MF intends to develop a comprehensive network of partners to address regional issues and concerns pertaining to climate change. The network of partners, which is key to implementation and support of climate change dialouges is to be developed with the help of: Information function: widen the network in all regions with both scientific as well as civil society partners; widen on-line content of  scientific and local experiences relevant for sustainable mountain development agenda and expertise through portals on mountain information. Support documenting local knowledge and good practices of communities and programs on climate change mitigation and adaptation, especially on renewable energy, connectivity and risk aversion.

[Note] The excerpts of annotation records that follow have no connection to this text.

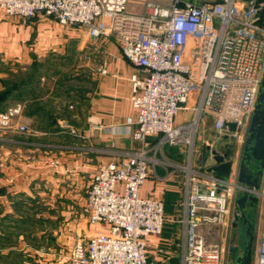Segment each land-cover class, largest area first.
<instances>
[{
  "label": "built area",
  "instance_id": "1",
  "mask_svg": "<svg viewBox=\"0 0 264 264\" xmlns=\"http://www.w3.org/2000/svg\"><path fill=\"white\" fill-rule=\"evenodd\" d=\"M256 1L0 0L7 17L44 14L83 27L92 40L112 37L136 67L130 100L137 115L126 123L136 125L133 137L141 146L94 174L82 212L89 223L109 229L77 239L68 264H157L147 252L150 236L163 232L165 204L141 196L140 189L158 163L170 165L156 157L164 144L182 147L187 156L185 165L175 166L185 173L182 264L222 263L224 247L216 236L229 223L233 198L243 186L234 173L223 177L192 162L204 114L214 117L222 137L229 133L227 122L246 128L255 108L264 75V28ZM23 106L17 102L0 112V128H12ZM182 110L192 111V118L177 122ZM16 127L34 134L27 124ZM234 134L241 139L243 131ZM151 136H161L154 155ZM257 252L264 264V205Z\"/></svg>",
  "mask_w": 264,
  "mask_h": 264
},
{
  "label": "crops",
  "instance_id": "2",
  "mask_svg": "<svg viewBox=\"0 0 264 264\" xmlns=\"http://www.w3.org/2000/svg\"><path fill=\"white\" fill-rule=\"evenodd\" d=\"M261 8L264 9V0ZM263 9L259 23L264 28ZM73 30L77 34H72L52 16L7 17L0 10V62L14 65L8 69L13 77L19 71L29 72L36 59L61 54L70 39H83L86 34L90 38L87 30L79 25ZM111 39H100L108 46L105 49L108 54L104 62L94 68L90 85L85 84L75 97L77 122L70 124L74 130L70 131L56 119L51 128L35 130L25 140H19V134L11 130L5 132L10 138L1 141V148L3 145L6 148L4 155L0 154V264H68L77 239L109 229L105 224L89 223L82 212L90 183L102 164L121 162L126 152L141 146L133 137L136 125L126 123L129 116L136 118L137 115L130 100V76L136 67ZM7 77L5 73L0 76V92L5 89ZM19 95V90L14 91L5 103L20 98ZM27 97L23 101L30 102ZM27 113L38 115L39 111ZM192 114V111L182 110L177 122L190 120ZM201 123L203 130L199 134ZM201 123L192 166L209 171L212 163L205 161L204 155L209 143H217L218 133L212 115L204 114ZM160 137L148 138L150 155H154L153 147ZM156 157L170 165L158 163L142 185L140 194L164 201L165 224L161 234L150 236L152 245L147 257L157 264H182L186 210L181 202L185 173L175 166L185 165L187 156L182 147L164 144ZM232 173L237 175L235 169ZM238 194L237 191L232 201L229 223L216 236L224 247L221 264H240L237 257L244 253L248 243L244 227H233ZM260 205H264V198ZM255 226V234L259 236L261 215ZM235 248L239 251L235 252ZM252 264H259L257 246L253 247Z\"/></svg>",
  "mask_w": 264,
  "mask_h": 264
},
{
  "label": "rangeland",
  "instance_id": "3",
  "mask_svg": "<svg viewBox=\"0 0 264 264\" xmlns=\"http://www.w3.org/2000/svg\"><path fill=\"white\" fill-rule=\"evenodd\" d=\"M66 26L72 31V34L73 32H77L76 30H73L75 25ZM100 39L92 40L87 34L83 39L80 37L76 40L70 39L63 47L61 54L55 53V55L39 59L38 64L40 66H38L39 68L36 71V79L30 86V89H32L33 92L30 90L29 93L27 92V87L25 88V91L27 92L26 95L30 96L26 97L28 99L31 98L30 102L23 101L21 95L20 98H13L8 103L4 102L3 105H1L2 108L0 109V112H4L17 102H21L24 105L22 113L14 118V125L12 128H0L1 155H4L5 151L3 152V150L6 148L4 145L3 148H1V141L4 142L7 138H10V136L5 135V132L9 133V130H11L12 132H15V134H19V140H25L27 137L32 136V134H29L28 132H21L16 127V124L18 123L27 124L29 129L32 132H35V130L51 128V123L53 120L57 119L60 123L62 122L63 125L65 124L66 127L68 126L70 131L74 130V127L70 124L77 122L75 117V97L76 95H79L78 93L81 92V89L85 84H87V86L90 85L89 82L91 81V74L94 68L96 69L99 67L108 54L105 50L108 46L105 43H102ZM110 41H112V39ZM12 66L14 67V65L2 64L0 62V76L5 73V75H8L6 80L12 83L27 81L28 72L19 71L15 74L16 76L13 77L12 72H8V69ZM33 97L37 98L36 103L31 102ZM67 101H69L68 104H66ZM34 104L36 107H41V109L38 110L39 114L28 115L27 112L33 110L32 107ZM48 112L49 115H47ZM23 118H25L26 121H23ZM203 123H201L199 134H201L203 130ZM209 123L210 121H208V124ZM63 134L65 139H67V133L64 132ZM196 145H198V141ZM262 207L263 205H259L253 215L256 223L260 218ZM257 243L258 236L255 234L253 247H256Z\"/></svg>",
  "mask_w": 264,
  "mask_h": 264
},
{
  "label": "water",
  "instance_id": "4",
  "mask_svg": "<svg viewBox=\"0 0 264 264\" xmlns=\"http://www.w3.org/2000/svg\"><path fill=\"white\" fill-rule=\"evenodd\" d=\"M227 125L229 133L217 137L216 144L207 145L204 160L211 161L209 171L220 176L229 177L234 169L237 171V181L243 189L238 190L235 198L233 227L243 226L248 239L237 262L252 264L256 230L253 215L264 198V75L247 127L237 126L235 122H227ZM237 130L243 131L241 139L234 134ZM234 250L238 252L239 248Z\"/></svg>",
  "mask_w": 264,
  "mask_h": 264
},
{
  "label": "trees",
  "instance_id": "5",
  "mask_svg": "<svg viewBox=\"0 0 264 264\" xmlns=\"http://www.w3.org/2000/svg\"><path fill=\"white\" fill-rule=\"evenodd\" d=\"M245 2H247V3H250V0H244ZM262 1L263 0H257L256 2H255V4L257 5V6H260L261 5V3H262ZM262 9L263 8H260V15H261V13H262ZM264 10V9H263ZM262 17H261V21H262ZM38 61L39 60H35L32 64H31V66H30V71L27 73V81H23V82H18V83H12V82H10V81H8L7 83H6V86H5V89L2 91V92H0V109L2 108L1 107V105H3V103L10 97V95L14 92V91H17V90H19L20 91V97H21V95H22V100H25L26 99V96H28V95H26V93L27 92H29L30 93V90H31V92H33V90L32 89H30V86L32 85V83L35 81V76H36V71H37V69L39 68L38 66H40L39 64H38ZM29 87L28 88V90H27V92L25 91L26 89V87ZM22 92V93H21ZM28 97H30V96H28ZM29 99H31V98H29ZM36 100H37V98H35V97H33V99L31 100V102L32 103H36ZM31 106V105H30ZM35 107V108H34ZM33 108V110H30V112H38V110L39 109H41V107L40 106H38V107H36L35 106V104H34V106L32 107ZM47 115H49V112L47 113ZM55 120H53V122H54ZM52 122V123H53ZM51 123V124H52Z\"/></svg>",
  "mask_w": 264,
  "mask_h": 264
},
{
  "label": "flooded vegetation",
  "instance_id": "6",
  "mask_svg": "<svg viewBox=\"0 0 264 264\" xmlns=\"http://www.w3.org/2000/svg\"><path fill=\"white\" fill-rule=\"evenodd\" d=\"M245 264H247V263H245Z\"/></svg>",
  "mask_w": 264,
  "mask_h": 264
}]
</instances>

Communication and interaction:  foster sharing of new findings and feedback at various levels; pilot and upscale bridges to local communities through radio, hardcopy bulletins and sustainable  connectivity / telecentre programs. Learn and identify best practises by structured e-Conferences, focused group discussions both online and offline within and across  regions; build communities; create focused group discussions for best practices tuning and adaptation, as well as for problem solving and capacity sharing.

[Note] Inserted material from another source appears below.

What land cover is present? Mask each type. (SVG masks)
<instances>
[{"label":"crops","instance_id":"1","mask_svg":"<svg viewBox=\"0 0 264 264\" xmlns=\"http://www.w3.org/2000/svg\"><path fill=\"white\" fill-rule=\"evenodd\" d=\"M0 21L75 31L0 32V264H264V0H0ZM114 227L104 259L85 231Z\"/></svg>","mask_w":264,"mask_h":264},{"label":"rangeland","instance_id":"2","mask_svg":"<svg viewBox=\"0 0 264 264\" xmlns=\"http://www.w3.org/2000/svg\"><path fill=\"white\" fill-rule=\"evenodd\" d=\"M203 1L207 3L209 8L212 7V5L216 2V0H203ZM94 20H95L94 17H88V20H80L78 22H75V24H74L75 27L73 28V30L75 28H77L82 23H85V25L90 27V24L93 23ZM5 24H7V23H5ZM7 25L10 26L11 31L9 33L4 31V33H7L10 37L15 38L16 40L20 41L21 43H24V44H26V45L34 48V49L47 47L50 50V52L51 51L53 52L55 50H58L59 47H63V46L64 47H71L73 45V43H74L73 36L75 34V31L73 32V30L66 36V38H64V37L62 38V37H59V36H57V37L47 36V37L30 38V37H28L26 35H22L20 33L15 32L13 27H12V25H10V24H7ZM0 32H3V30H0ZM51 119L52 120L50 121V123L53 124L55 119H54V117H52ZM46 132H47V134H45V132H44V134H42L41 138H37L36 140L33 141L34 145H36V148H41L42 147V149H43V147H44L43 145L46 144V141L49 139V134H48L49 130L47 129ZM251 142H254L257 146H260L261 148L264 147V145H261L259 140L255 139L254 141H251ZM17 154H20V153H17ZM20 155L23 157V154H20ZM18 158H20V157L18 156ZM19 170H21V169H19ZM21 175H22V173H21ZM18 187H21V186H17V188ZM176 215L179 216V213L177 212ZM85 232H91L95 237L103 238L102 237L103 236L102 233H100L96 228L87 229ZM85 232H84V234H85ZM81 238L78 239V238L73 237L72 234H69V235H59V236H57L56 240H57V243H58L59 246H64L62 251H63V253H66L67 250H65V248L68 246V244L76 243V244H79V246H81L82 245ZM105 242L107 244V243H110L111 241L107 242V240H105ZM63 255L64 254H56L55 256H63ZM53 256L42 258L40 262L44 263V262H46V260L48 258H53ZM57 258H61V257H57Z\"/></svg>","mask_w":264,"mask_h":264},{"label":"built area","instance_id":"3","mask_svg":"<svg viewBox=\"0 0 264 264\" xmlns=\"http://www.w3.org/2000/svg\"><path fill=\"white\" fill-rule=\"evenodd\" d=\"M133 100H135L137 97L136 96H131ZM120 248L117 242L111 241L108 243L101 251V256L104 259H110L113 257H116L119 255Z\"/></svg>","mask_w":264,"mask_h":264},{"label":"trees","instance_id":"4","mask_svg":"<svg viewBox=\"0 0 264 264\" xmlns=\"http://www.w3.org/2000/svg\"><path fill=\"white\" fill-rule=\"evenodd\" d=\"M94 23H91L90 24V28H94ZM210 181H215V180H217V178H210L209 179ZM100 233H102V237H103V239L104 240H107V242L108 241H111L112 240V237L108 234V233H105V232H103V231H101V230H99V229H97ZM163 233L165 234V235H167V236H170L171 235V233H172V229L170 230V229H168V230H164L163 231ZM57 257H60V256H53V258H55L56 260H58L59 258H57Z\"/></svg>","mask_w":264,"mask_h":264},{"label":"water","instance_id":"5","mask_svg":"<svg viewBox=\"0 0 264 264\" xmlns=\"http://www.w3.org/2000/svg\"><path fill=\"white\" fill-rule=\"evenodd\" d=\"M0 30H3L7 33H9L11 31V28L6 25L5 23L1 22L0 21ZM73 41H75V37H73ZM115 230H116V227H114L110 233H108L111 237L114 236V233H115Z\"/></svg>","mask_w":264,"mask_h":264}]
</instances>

Advocacy: Link activities with communities and experts  in other regions; give importance to mountains for climate change on donors' and governments' agenda; give a voice to mountain communities to foster conducive policies.

Discussing resilience of mountain communities

In yet another initiative towards climate change mitigation and adaptation strategies, the Asia Pacific Mountain Network (APMN) / International Centre for Integrated Mountain Development (ICIMOD) together with the United Nations Environment Programme (UNEP) – ROAP, the Ministry of Environment, Science and Technology, Government of Nepal (MoEST/GoN) and the Mountain Forum Secretariat (MFS) and with thematic moderation support from ICIMOD climate change experts, has launched an e-Discussion on 'Building resilience of mountain communities to climate change'. The e-Discussion will continue between 30 April and 14 May 2008. The e-Discussion themes are: concepts and methods of assessing impacts, vulnerability and adaptation; Climate change adaptation experience; and Limits and barriers to adaptation and desired policy responses.
This e-Discussion aims to provide an opportunity for people to share their views on how climate change can be adapted across the Asia-Pacific region. The discussion endeavours to generate knowledge of resilience of mountain communities to climate change impact. The discussion forum also intends to know about the effectiveness of adaptation strategies including the adaptive ecosystem management approach that combines adaptive management of social and ecological systems, to improve the resilience of the mountain communities who suffer due to extreme climate events. 
The event is a part of the programme to celebrate 25 years of ICIMOD as well as World Environment Day 2008.